Another compelling aspect in the run for 61 is that McGwire, despite his quick start, can’t put much distance between himself and Ken Griffey Jr., his primary rival. Junior hit three in his first four games, and even more remarkably, dropped a bunt single toward third in his first at-bat against the Red Sox last Saturday. Not only did the bunt catch Boston’s overshifted infield flat-footed, it may have signaled Griffey’s strategy to keep pitchers and defenses honest while preventing himself from becoming pull-conscious. He homered later in Seattle’s 12-6 victory, a game in which Mariners Manager Lou Piniella once again was taken on a white-knuckles ride by his bullpen. G.M. Woody Woodward reportedly was calling around for bullpen help after the 10-9 opening day loss to Cleveland in which the pen blew a 9-3 lead. The opening loss also raised questions about ace Randy Johnson (5 2/3 innings, 11 hits, 5 earned runs), who is coming off a mediocre playoff performance and is angry about the team’s refusal to give him a new contract.

The Indians are smoking, thanks to the young arms of Bart Colon and Jaret Wright, Omar Vizquel’s glove and the bats of Manny Ramirez and Sandy Alomar.

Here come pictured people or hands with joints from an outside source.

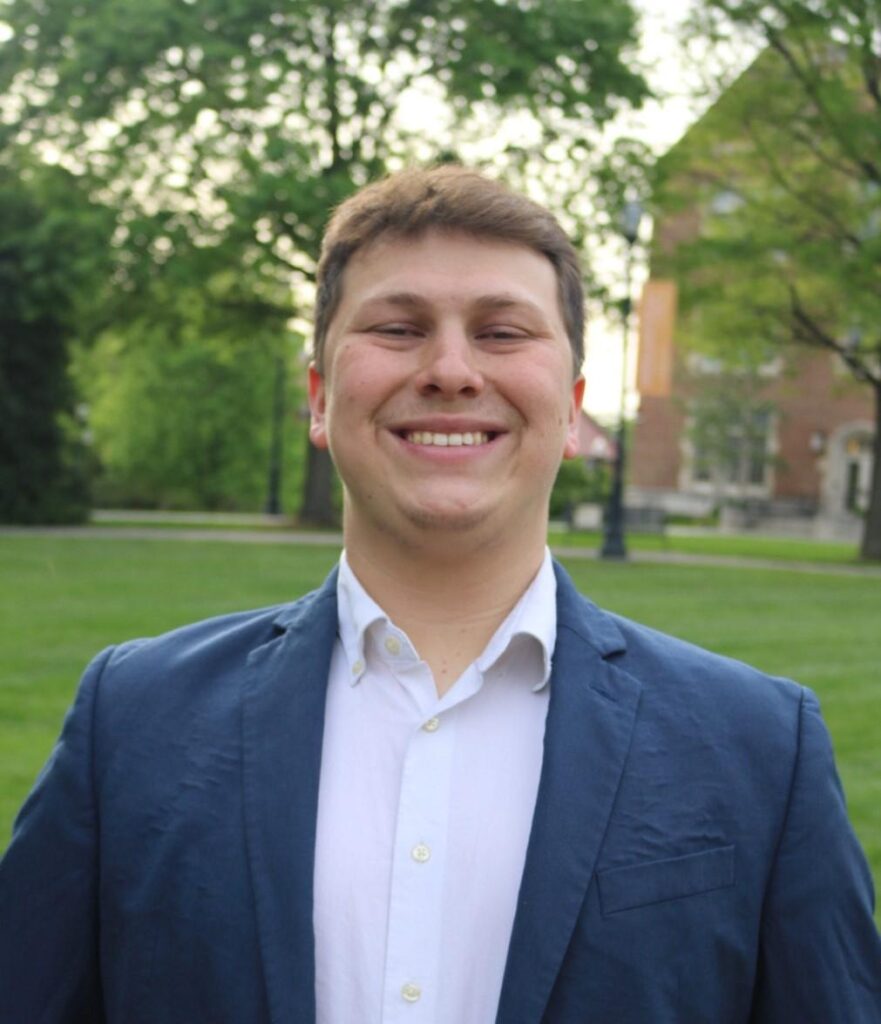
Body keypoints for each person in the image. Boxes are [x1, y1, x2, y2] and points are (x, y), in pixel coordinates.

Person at [1, 166, 879, 1024]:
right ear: (319, 396)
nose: (451, 369)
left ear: (573, 410)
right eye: (397, 327)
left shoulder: (760, 747)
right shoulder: (135, 719)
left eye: (502, 333)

Ramirez hit three home runs in his first four games and may be ready to ascend to the 40-120 level. Dave Burba, acquired just before opening day from the Reds for first-base prospect Sean Casey, beat the Angels, 6-2, and should settle the rotation problem. Manager Mike Hargrove is trying to shore up his middle relief with Jose Mesa while making Mike Jackson his closer. Middle relief already is re-establishing itself as an undervalued but significant factor. The Cubs unveiled Amaury Telemaco in a five-inning, one-run stint against the Marlins, and the Orioles again are thriving with Alan Mills, Arthur Rhodes and Terry Mathews. Perhaps the deepest pen belongs to the Mets, who blanked the Phillies for 14 innings on opening day, bringing in Greg McMichael, Dennis Cook, John Franco, Mel Rojas and Turk Wendell behind starter Bobby Jones.

“Middle relief and bench are the two areas clubs economize on,” TV analyst Dave Campbell says, “but if you have starters who can’t go deep in a game, middle relief is a necessity. It’s been fairly obvious since the Braves lost the ’96 Series that it doesn’t pay to scrimp on middle relief.”